■ QUÉ SE PIDE ■
En el texto sobre la universidad y el humanismo, ¿cómo caracterizaba Aristóteles el tipo de saber más alto?

■ PÁGINA ■
____________________

1. La universidad, el cultivo del humanismo y la theoría. La investigación sobre las “cuestiones últimas”.
Vivimos en un mundo al que le es cada vez más extraño el cultivo del saber por el saber mismo. La ideología dominante apunta al fortalecimiento de una mentalidad baconiana: el conocimiento es concebido como know how, saber que produce cosas que pueden ser medidas, calibradas, usadas, cosas que puedan generar confort o bienestar. El saber que no reporta una utilidad inmediata a sus productores o destinatarios, o que no repercute inmediatamente en sus condiciones de vida aparece como prescindible. Si el saber no genera poder, entonces es ilusión.
No siempre se pensó así. Hace mucho tiempo, Aristóteles sostenía – como muchos pensadores griegos antes que él – que el tipo de saber más alto (que él caracterizaba como la ciencia que se busca), encontraba en sí mismo su propio fin. En lugar de someterse a objetivos externos a ella, la sabiduría era perfecta y suficiente (autarkés).En uno de los pasajes iniciales de la Metafísica, Aristóteles señalaba que “entre las ciencias, pensamos que es más Sabiduría (sophía) la que se elige por sí misma y por saber, que la que se busca a causa de sus resultados”[2]. El saber mismo era su propio objetivo y realización; por ello era la ciencia libre. Esta clase de conocimiento buscaba la contemplación (theoría) de lo más universal y esencial, común a todas las cosas. De acuerdo con esta concepción, la búsqueda del saber es intrínsecamente provechosa, ella nos convierte en seres más autoconscientes, y por lo tanto, en agentes más libres.

____________________

■ CONJUNTO DE DATOS ■
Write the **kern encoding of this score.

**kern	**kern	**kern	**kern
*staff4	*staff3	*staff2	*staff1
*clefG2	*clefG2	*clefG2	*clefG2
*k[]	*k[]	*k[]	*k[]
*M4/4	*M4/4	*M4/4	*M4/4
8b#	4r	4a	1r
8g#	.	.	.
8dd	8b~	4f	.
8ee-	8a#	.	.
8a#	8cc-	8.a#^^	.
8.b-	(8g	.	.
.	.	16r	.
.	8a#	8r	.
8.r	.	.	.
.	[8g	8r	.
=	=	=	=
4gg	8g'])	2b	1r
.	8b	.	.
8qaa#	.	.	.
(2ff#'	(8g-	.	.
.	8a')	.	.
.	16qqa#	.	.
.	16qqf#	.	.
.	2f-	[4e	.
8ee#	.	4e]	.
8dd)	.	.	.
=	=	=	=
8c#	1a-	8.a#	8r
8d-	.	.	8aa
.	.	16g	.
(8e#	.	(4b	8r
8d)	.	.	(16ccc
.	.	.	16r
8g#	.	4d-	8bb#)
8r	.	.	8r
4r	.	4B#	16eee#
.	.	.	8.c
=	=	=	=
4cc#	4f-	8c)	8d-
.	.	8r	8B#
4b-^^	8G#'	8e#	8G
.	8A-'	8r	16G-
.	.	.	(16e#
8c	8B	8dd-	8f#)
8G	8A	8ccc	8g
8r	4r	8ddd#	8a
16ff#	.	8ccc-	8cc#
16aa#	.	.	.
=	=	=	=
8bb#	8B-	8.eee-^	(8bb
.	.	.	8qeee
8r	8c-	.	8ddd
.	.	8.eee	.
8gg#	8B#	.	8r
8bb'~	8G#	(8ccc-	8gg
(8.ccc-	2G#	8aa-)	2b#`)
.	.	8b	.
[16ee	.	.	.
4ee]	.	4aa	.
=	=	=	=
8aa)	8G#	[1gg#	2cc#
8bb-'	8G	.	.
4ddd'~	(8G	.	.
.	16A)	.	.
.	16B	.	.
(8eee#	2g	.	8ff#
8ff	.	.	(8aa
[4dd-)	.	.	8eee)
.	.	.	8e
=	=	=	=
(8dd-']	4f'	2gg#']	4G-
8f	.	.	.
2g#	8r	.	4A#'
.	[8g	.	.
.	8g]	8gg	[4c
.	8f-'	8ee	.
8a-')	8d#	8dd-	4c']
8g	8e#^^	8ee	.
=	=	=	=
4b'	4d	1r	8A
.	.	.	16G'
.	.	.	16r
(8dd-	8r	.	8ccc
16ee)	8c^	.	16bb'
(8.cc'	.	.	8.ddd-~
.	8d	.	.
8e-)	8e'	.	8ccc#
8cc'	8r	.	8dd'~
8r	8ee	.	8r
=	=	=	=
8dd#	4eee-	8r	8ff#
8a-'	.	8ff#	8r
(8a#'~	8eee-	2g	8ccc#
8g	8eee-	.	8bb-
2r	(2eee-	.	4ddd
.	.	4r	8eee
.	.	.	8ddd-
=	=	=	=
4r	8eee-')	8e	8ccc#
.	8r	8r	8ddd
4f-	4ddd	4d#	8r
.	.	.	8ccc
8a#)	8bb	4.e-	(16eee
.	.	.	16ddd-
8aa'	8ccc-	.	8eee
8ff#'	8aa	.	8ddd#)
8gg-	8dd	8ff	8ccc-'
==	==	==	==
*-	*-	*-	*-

____________________

■ RESPUESTA ESCRITA ■
Como la ciencia que se busca.